Work to complete: Go through the records below and return each line that has "TRIANGLE" in it.

*** Opening of Records provided ***

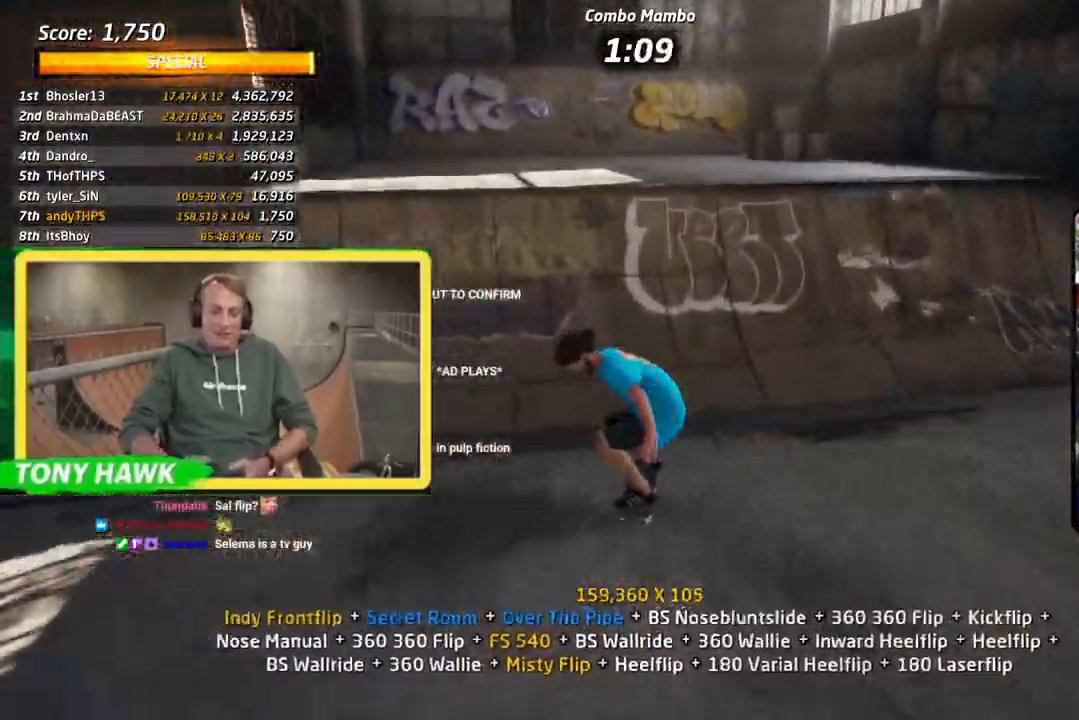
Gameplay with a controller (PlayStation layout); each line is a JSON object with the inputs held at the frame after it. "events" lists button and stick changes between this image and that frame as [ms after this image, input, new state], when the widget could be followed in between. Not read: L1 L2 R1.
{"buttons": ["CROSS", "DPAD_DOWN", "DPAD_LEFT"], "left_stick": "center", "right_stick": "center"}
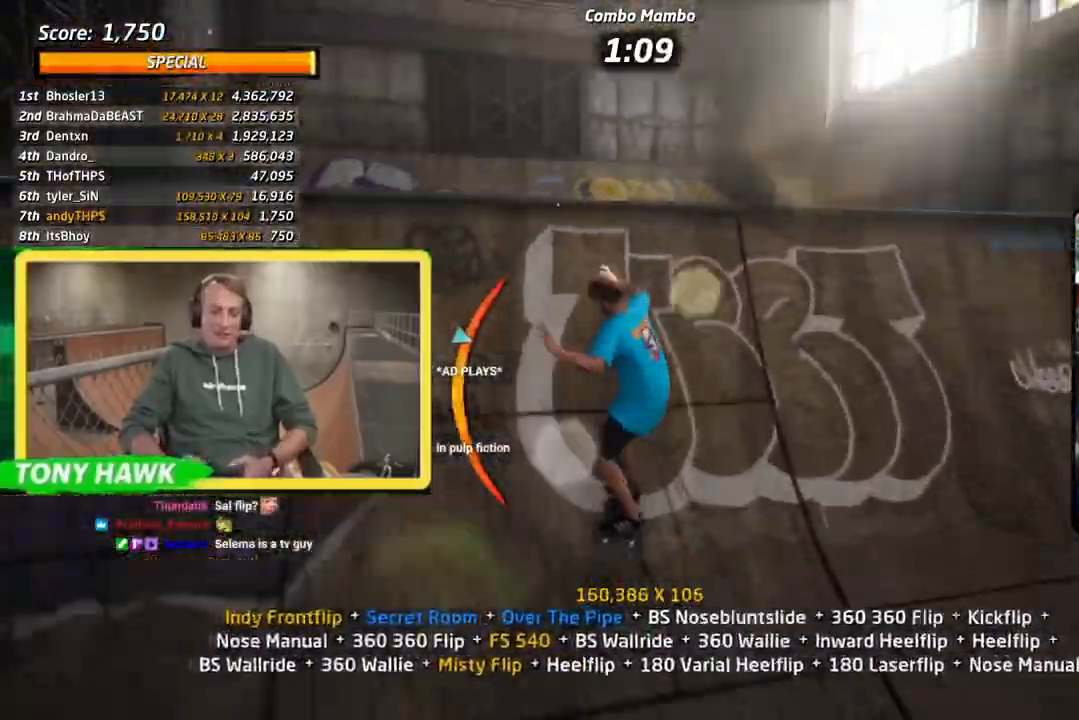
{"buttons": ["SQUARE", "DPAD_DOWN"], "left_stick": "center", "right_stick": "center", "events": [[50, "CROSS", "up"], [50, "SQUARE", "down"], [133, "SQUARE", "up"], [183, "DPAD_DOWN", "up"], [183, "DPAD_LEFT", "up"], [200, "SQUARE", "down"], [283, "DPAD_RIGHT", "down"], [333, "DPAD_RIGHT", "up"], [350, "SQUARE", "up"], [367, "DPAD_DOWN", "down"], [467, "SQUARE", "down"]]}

*** Close of Records provided ***
*** Opening of Records provided ***

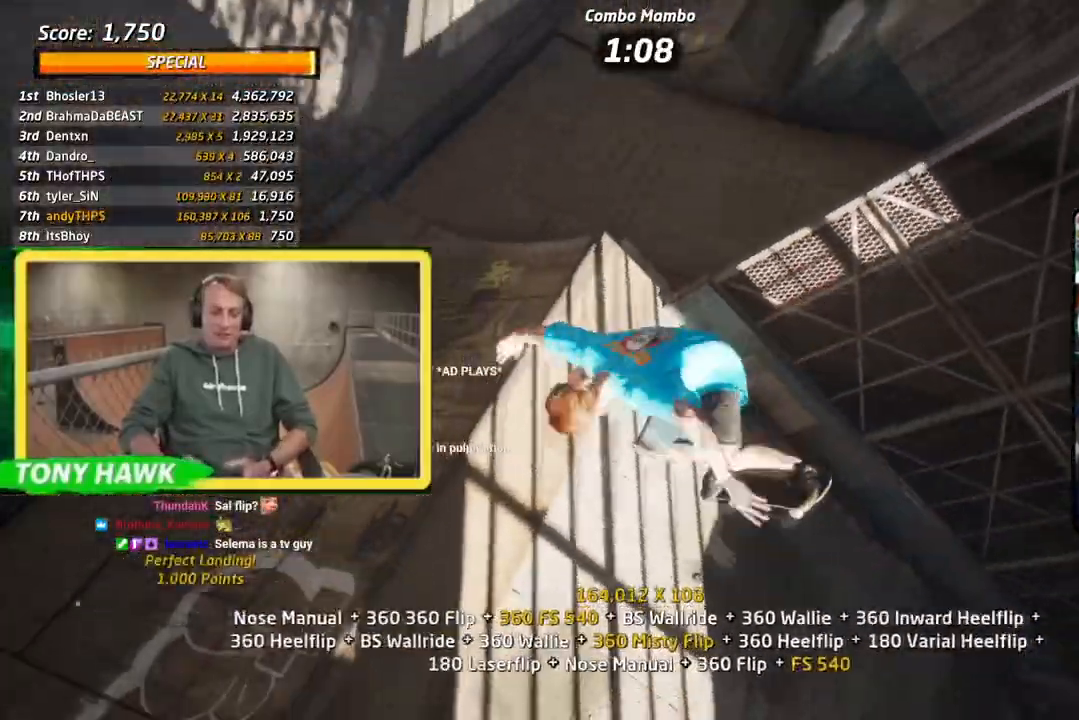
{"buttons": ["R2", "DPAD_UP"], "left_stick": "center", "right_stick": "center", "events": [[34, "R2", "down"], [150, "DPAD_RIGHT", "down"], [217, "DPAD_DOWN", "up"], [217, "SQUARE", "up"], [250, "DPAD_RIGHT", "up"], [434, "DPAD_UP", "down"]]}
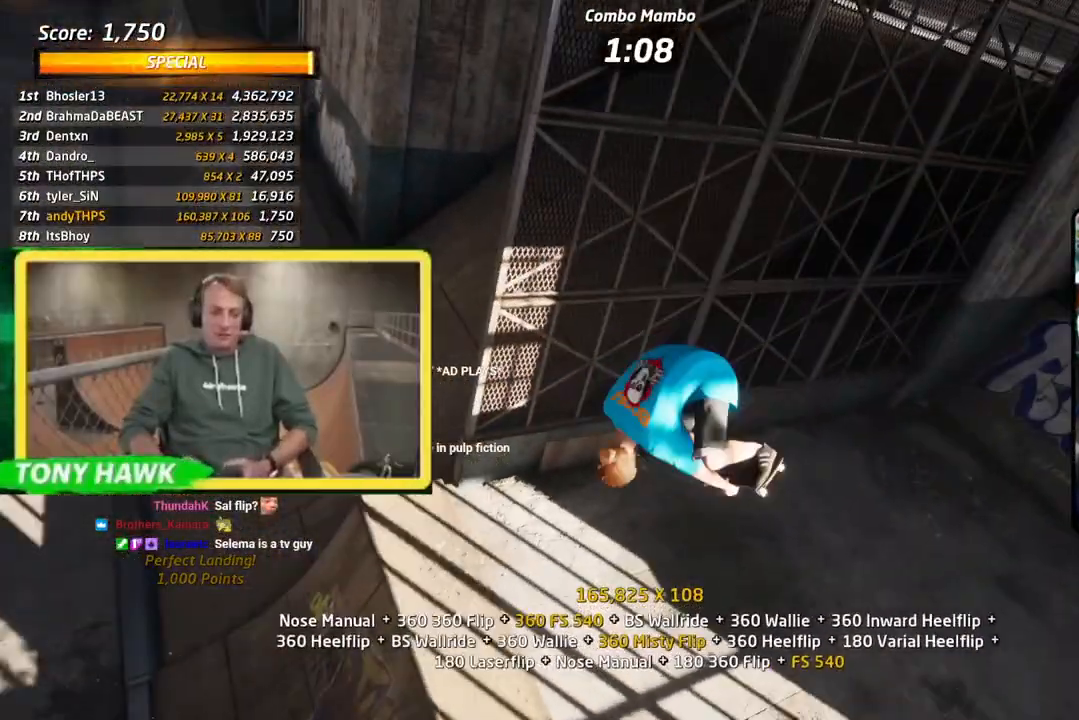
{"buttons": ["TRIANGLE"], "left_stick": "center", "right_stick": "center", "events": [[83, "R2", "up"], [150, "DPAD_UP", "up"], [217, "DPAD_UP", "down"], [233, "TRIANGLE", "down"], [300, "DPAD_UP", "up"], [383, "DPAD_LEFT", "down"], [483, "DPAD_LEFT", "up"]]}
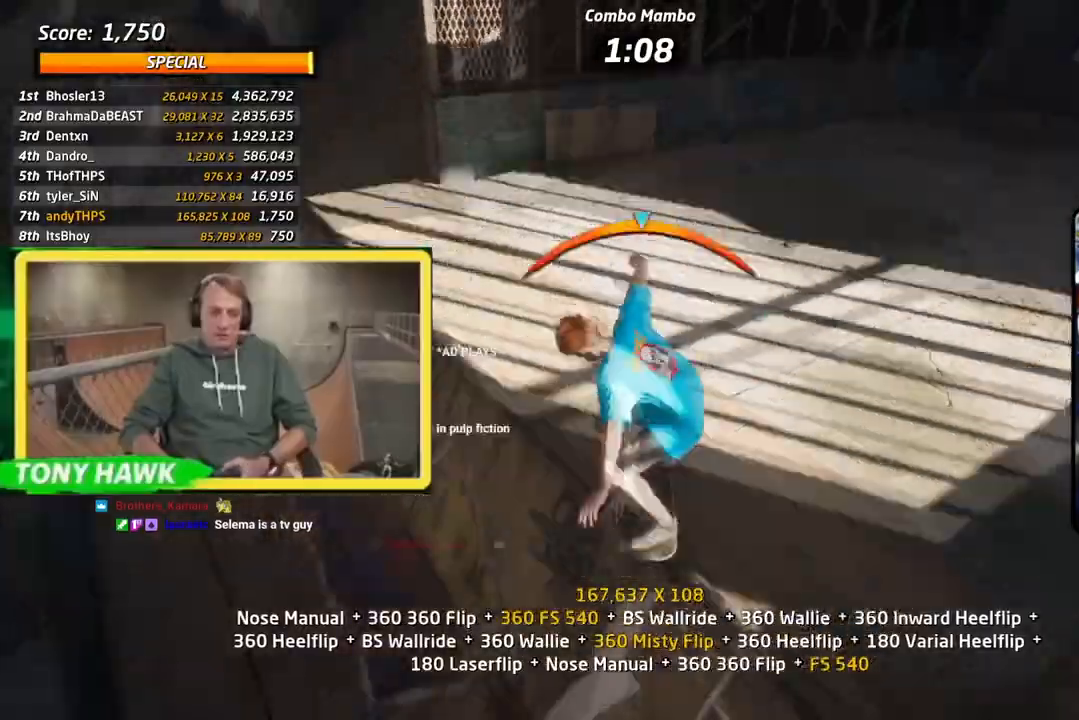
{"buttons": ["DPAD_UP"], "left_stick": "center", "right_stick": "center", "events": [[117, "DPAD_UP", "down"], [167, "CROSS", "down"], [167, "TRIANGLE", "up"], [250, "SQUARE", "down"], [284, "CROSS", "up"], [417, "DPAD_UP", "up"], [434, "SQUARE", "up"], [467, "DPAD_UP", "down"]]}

*** Close of Records provided ***

Exercise output:
{"buttons": ["TRIANGLE"], "left_stick": "center", "right_stick": "center", "events": [[83, "R2", "up"], [150, "DPAD_UP", "up"], [217, "DPAD_UP", "down"], [233, "TRIANGLE", "down"], [300, "DPAD_UP", "up"], [383, "DPAD_LEFT", "down"], [483, "DPAD_LEFT", "up"]]}
{"buttons": ["DPAD_UP"], "left_stick": "center", "right_stick": "center", "events": [[117, "DPAD_UP", "down"], [167, "CROSS", "down"], [167, "TRIANGLE", "up"], [250, "SQUARE", "down"], [284, "CROSS", "up"], [417, "DPAD_UP", "up"], [434, "SQUARE", "up"], [467, "DPAD_UP", "down"]]}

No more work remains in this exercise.